Depois de ter sido barrada para o cargo na primeira gestão de Donald Trump, a economista nigeriana Ngozi Okonjo-Iweala, graduada e doutora pelas universidades Harvard e MIT, se tornou, em fevereiro de 2021, a primeira mulher, a primeira africana e a primeira pessoa negra a dirigir a OMC. Seu mandato vai até 31 de agosto de 2025.

Com os conflitos entre China, Rússia, União Europeia e Estados Unidos, a OMC tem perdido sua capacidade de atuação num contexto cada vez mais desafiador para o comércio multilateral. O presidente russo, Vladimir Putin, afirmou que os políticos ocidentais que impuseram sanções contra a Rússia simplesmente “jogaram fora” os princípios da OMC. “Os políticos [ocidentais] não estão interessados ​​na diminuição do bem-estar e da qualidade de vida dos cidadãos comuns, particularmente na Europa. Sem mencionar coisas como a adesão aos princípios da Organização Mundial do Comércio – eles foram simplesmente jogados fora”, disse.

A OMC expressou preocupações significativas em relação às tarifas impostas pelo presidente Trump. Ngozi Okonjo-Iweala alertou para o risco de uma guerra tarifária com ciclos de medidas retaliatórias, o que agravaria ainda mais a situação econômica global. No entanto, sua capacidade de mediação está atualmente restrita.

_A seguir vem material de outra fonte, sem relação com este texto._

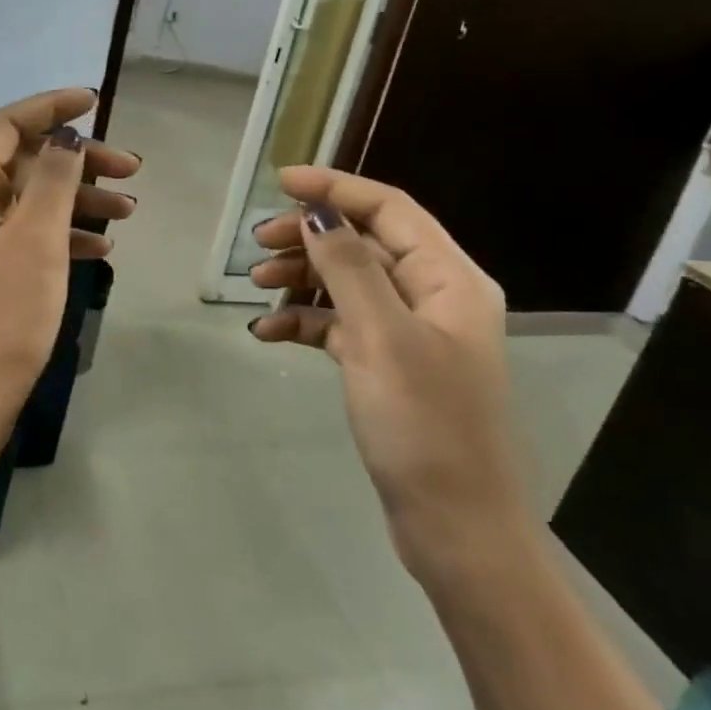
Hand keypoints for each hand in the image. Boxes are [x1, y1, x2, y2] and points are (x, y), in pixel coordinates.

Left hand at [0, 86, 139, 495]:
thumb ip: (53, 180)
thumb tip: (66, 136)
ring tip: (129, 211)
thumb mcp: (35, 241)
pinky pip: (30, 235)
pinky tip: (102, 245)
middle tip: (131, 170)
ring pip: (32, 201)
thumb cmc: (1, 317)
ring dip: (79, 198)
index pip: (5, 126)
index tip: (96, 100)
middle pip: (24, 163)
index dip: (49, 107)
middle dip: (77, 160)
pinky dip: (65, 233)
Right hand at [246, 166, 529, 582]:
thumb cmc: (424, 425)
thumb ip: (347, 267)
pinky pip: (342, 324)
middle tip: (258, 242)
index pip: (390, 208)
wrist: (454, 526)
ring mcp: (410, 331)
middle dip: (310, 236)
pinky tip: (268, 332)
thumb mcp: (381, 337)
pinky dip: (306, 321)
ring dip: (302, 277)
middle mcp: (434, 295)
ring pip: (348, 282)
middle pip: (364, 242)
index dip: (336, 188)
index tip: (281, 183)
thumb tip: (317, 213)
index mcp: (449, 278)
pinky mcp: (388, 364)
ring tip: (256, 284)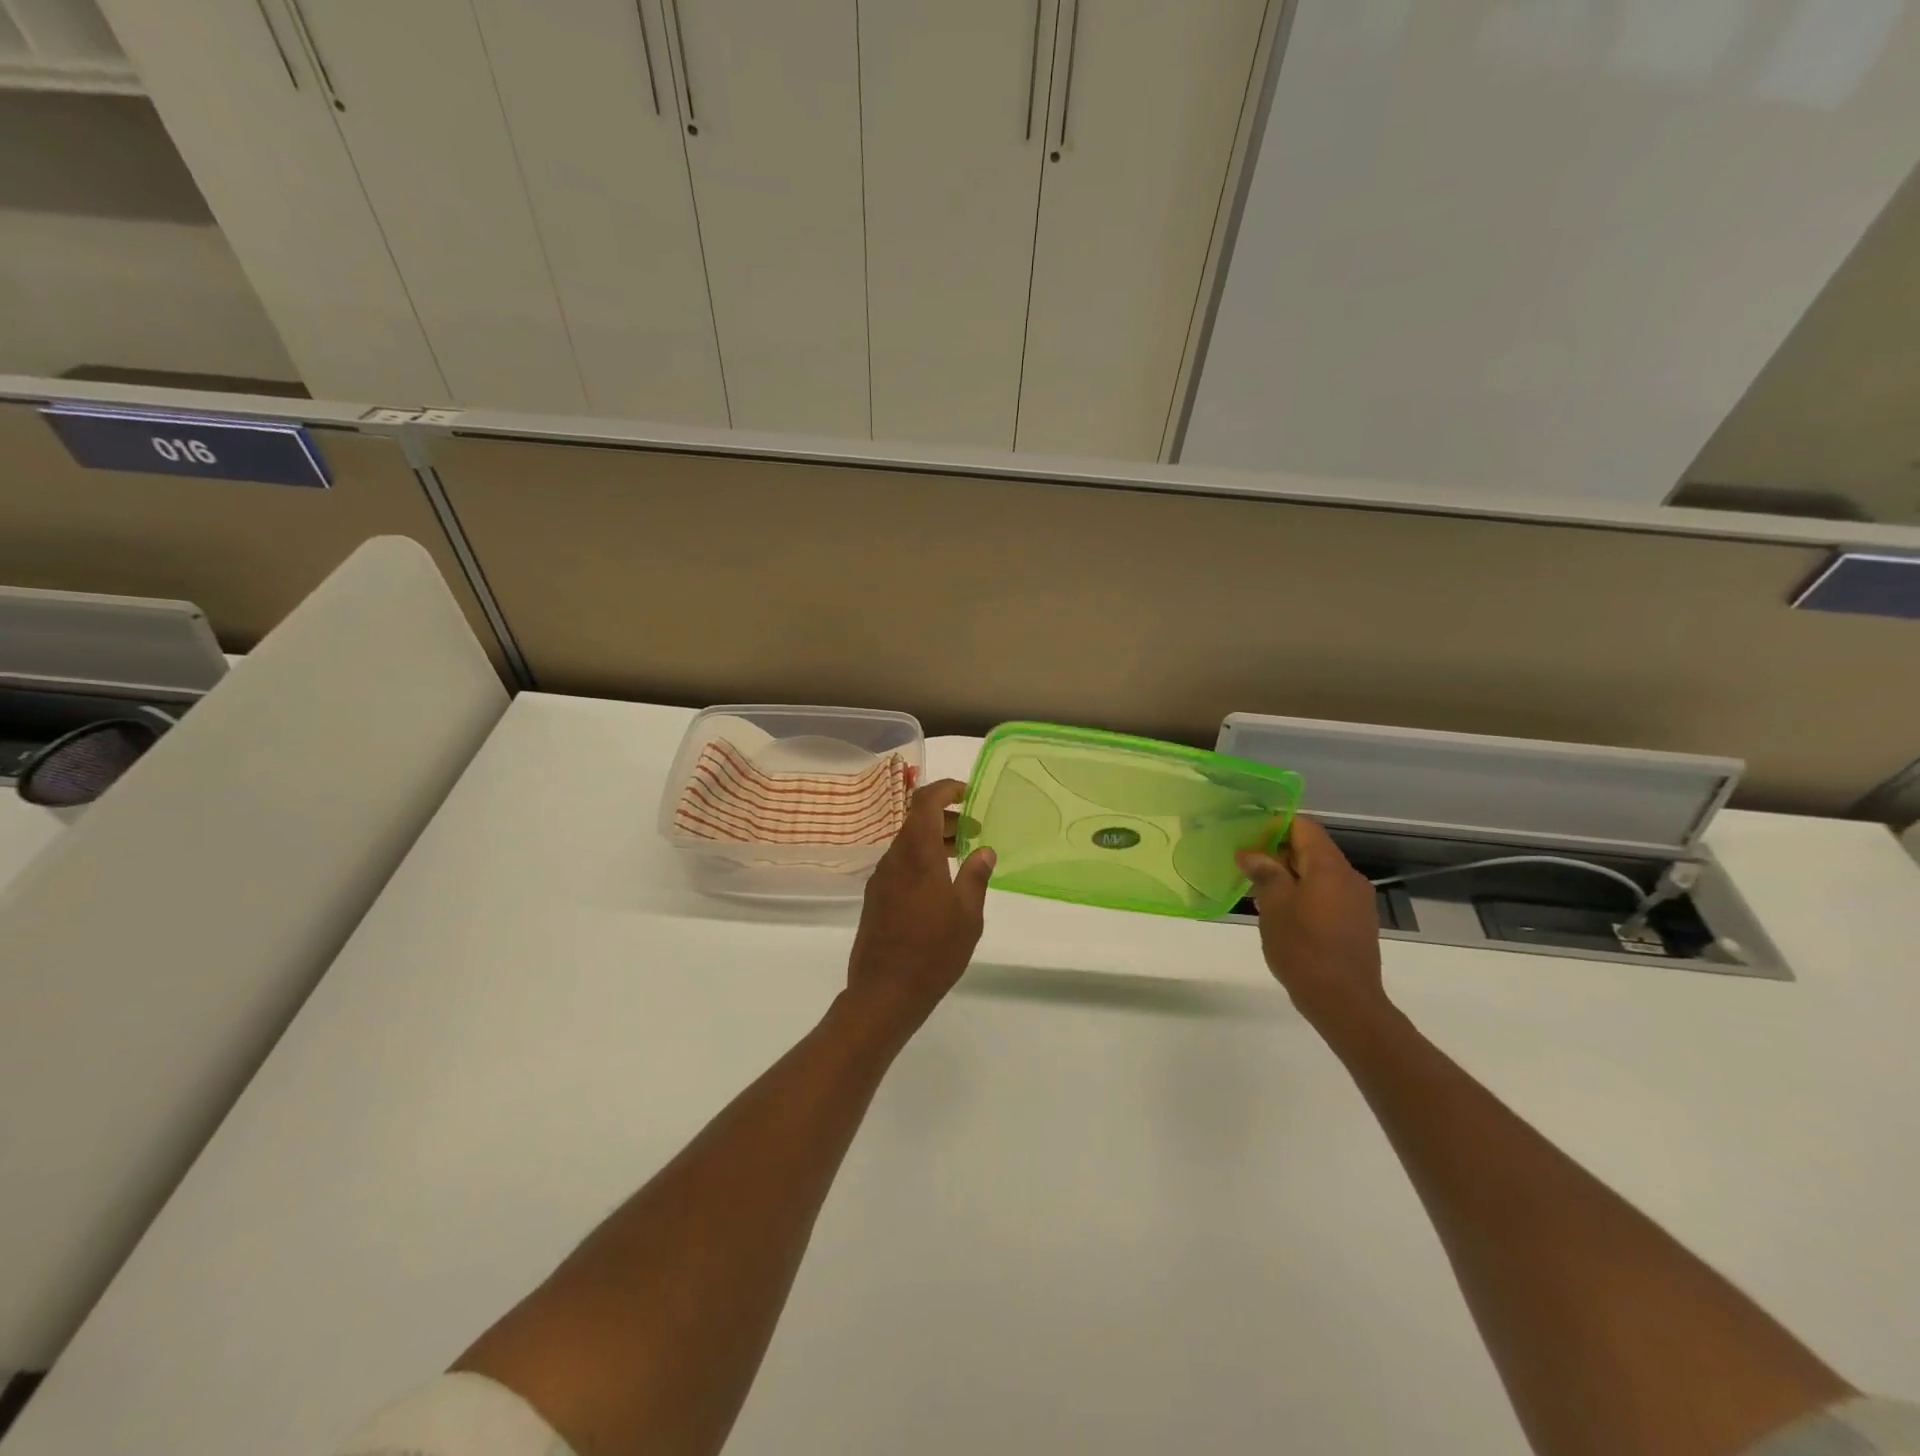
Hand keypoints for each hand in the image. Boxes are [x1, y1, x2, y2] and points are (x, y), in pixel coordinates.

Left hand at [843, 779, 995, 1042]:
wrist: (884, 992)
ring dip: (933, 840)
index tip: (967, 792)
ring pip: (908, 843)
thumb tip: (985, 851)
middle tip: (974, 830)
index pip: (924, 802)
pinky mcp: (875, 898)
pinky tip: (940, 883)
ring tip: (962, 855)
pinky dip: (922, 859)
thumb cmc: (933, 951)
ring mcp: (881, 878)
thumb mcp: (967, 914)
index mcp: (917, 854)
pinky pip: (901, 864)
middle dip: (945, 817)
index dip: (945, 789)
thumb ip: (976, 876)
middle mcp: (894, 858)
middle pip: (915, 821)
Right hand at [1236, 817, 1392, 1040]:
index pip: (1303, 826)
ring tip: (1258, 893)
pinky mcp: (1357, 922)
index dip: (1274, 825)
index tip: (1247, 838)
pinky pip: (1327, 894)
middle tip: (1245, 867)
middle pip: (1311, 849)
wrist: (1345, 1002)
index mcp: (1329, 867)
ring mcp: (1357, 901)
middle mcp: (1348, 877)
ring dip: (1289, 876)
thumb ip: (1265, 872)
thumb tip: (1251, 853)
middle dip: (1277, 853)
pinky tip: (1282, 915)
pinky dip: (1304, 894)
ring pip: (1318, 873)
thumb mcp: (1274, 906)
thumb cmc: (1304, 949)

O comércio global pode encolher de 3% a 7% e o Produto Interno Bruto (PIB) global, 0,7%, sendo os países em desenvolvimento os mais afetados, disse Pamela Coke Hamilton, diretora executiva do Centro Internacional de Comércio, agência conjunta da OMC e das Nações Unidas. “Isso é enorme e se essa escalada entre China e Estados Unidos continuar, resultará numa redução de 80% no comércio entre os países, e o efeito cascata disso em toda a linha pode ser catastrófico.”